Hey guys? How about if the next time you want to play with little boys you go far out into the woods and play with one like this?
To recap:
  • God doesn't make contradictions. When science conflicts with theology, theology must bend.
  • We know a whole lot more about sexual biochemistry now than we did 1,000 years ago.
  • Christ did not come to Earth to bring us a pile of hopeless tasks. Celibacy isn't achievable by the vast majority of males of any species. Jesus never demanded that we do the impossible.
When I've engaged with Catholic Traditionalists, with whom I have great affinity if not membership in their group, they keep going back to the Church Fathers' teachings. What they don't get is that a lot of the Church Fathers were considered crazed radicals by the traddies of their day.

St. Thomas Aquinas was a bonafide heretic to many of his contemporaries. Among his many revolutionary and brilliant ideas, Aquinas claimed that there was a lot of valuable truth to be found in the Greek philosophers, all of whom were pagans.

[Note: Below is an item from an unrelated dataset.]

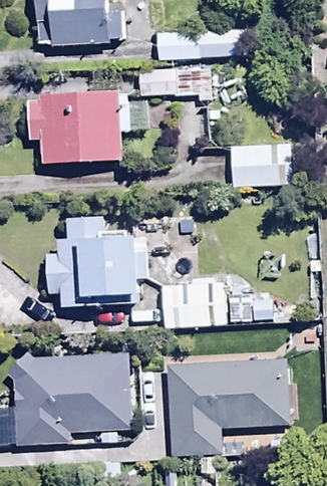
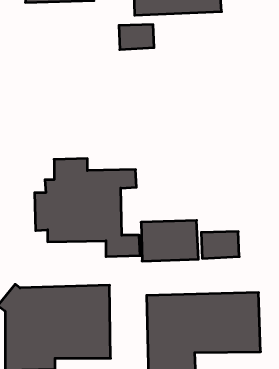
building: [26,91,147,164] -> none
building: [221,144,291,186] -> none

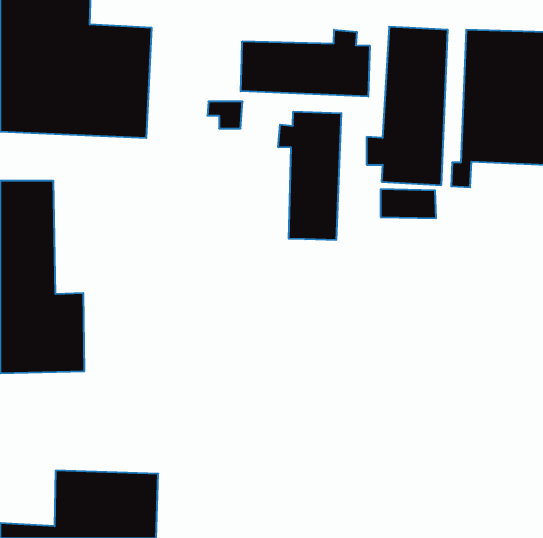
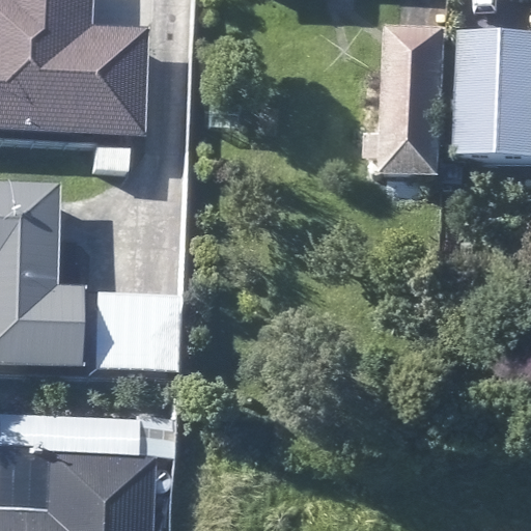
building: [241,30,370,97] -> none
building: [278,112,341,240] -> none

The traddies replied, "Pagans? What madness is this? There is nothing we can derive from pagans save death and sin. No, we must chant and pray and burn incense, keeping our heads down in our prayer books and hymnals. To claim that because the world was created by God, all paths lead to God is heresy, plain and simple. Begone, you lunatic!"

In a lot of cases, the Church Fathers' greatest achievements were responses to crises of faith. Some of St. Augustine's teachings were corrections of heresies. Those heresies weren't always nutty, some of them were well-intentioned and reasonably logical. It required a devoted, holy genius to work out the response to the crisis of the moment.

Well, we need that now. This is clearly not working and I don't think it ever did. There are stories of priests going off the celibacy reservation from medieval times. Somebody with the theological chops and Church gravitas needs to make a stand for sanity. 

We need an Aquinas or an Augustine and we need him right now.